Please write out the listing below again in its exact form.

....

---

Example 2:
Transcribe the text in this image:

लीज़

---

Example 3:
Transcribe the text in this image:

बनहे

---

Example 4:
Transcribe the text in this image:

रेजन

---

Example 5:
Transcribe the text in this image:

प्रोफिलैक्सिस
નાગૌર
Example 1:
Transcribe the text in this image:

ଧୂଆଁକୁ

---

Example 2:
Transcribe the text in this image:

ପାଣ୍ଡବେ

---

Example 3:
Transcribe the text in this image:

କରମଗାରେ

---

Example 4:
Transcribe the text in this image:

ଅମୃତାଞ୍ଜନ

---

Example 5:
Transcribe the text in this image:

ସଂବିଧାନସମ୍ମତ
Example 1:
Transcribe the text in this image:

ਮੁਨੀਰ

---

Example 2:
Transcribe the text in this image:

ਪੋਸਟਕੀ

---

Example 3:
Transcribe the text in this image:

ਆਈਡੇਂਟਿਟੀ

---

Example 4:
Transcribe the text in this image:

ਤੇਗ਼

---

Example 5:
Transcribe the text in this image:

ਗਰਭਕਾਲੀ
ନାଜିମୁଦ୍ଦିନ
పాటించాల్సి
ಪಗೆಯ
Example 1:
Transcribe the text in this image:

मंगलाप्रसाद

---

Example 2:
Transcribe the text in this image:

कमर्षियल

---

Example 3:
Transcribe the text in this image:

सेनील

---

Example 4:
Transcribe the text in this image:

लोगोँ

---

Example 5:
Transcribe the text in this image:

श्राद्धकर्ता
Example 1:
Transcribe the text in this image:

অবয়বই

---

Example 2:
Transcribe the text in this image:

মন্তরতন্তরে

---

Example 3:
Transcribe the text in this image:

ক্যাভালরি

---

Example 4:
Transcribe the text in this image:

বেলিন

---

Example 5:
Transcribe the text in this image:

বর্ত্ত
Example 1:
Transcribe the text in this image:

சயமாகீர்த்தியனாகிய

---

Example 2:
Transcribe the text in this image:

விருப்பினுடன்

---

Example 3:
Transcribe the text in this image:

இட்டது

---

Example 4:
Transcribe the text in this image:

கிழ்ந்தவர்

....

## RESPONSE FOR THIS EXERCISE
---

Example 2:
Transcribe the text in this image:

लीज़

---

Example 3:
Transcribe the text in this image:

बनहे

---

Example 4:
Transcribe the text in this image:

रेजन

---

Example 5:
Transcribe the text in this image:

प्रोफिलैक्सिस
નાગૌર
Example 1:
Transcribe the text in this image:

ଧୂଆଁକୁ

---

Example 2:
Transcribe the text in this image:

ପାଣ୍ଡବେ

---

Example 3:
Transcribe the text in this image:

କରମଗାରେ

---

Example 4:
Transcribe the text in this image:

ଅମୃତାଞ୍ଜନ

---

Example 5:
Transcribe the text in this image:

ସଂବିଧାନସମ୍ମତ
Example 1:
Transcribe the text in this image:

ਮੁਨੀਰ

---

Example 2:
Transcribe the text in this image:

ਪੋਸਟਕੀ

---

Example 3:
Transcribe the text in this image:

ਆਈਡੇਂਟਿਟੀ

---

Example 4:
Transcribe the text in this image:

ਤੇਗ਼

---

Example 5:
Transcribe the text in this image:

ਗਰਭਕਾਲੀ
ନାଜିମୁଦ୍ଦିନ
పాటించాల్సి
ಪಗೆಯ
Example 1:
Transcribe the text in this image:

मंगलाप्रसाद

---

Example 2:
Transcribe the text in this image:

कमर्षियल

---

Example 3:
Transcribe the text in this image:

सेनील

---

Example 4:
Transcribe the text in this image:

लोगोँ

---

Example 5:
Transcribe the text in this image:

श्राद्धकर्ता
Example 1:
Transcribe the text in this image:

অবয়বই

---

Example 2:
Transcribe the text in this image:

মন্তরতন্তরে

---

Example 3:
Transcribe the text in this image:

ক্যাভালরি

---

Example 4:
Transcribe the text in this image:

বেলিন

---

Example 5:
Transcribe the text in this image:

বর্ত্ত
Example 1:
Transcribe the text in this image:

சயமாகீர்த்தியனாகிய

---

Example 2:
Transcribe the text in this image:

விருப்பினுடன்

---

Example 3:
Transcribe the text in this image:

இட்டது

---

Example 4:
Transcribe the text in this image:

கிழ்ந்தவர்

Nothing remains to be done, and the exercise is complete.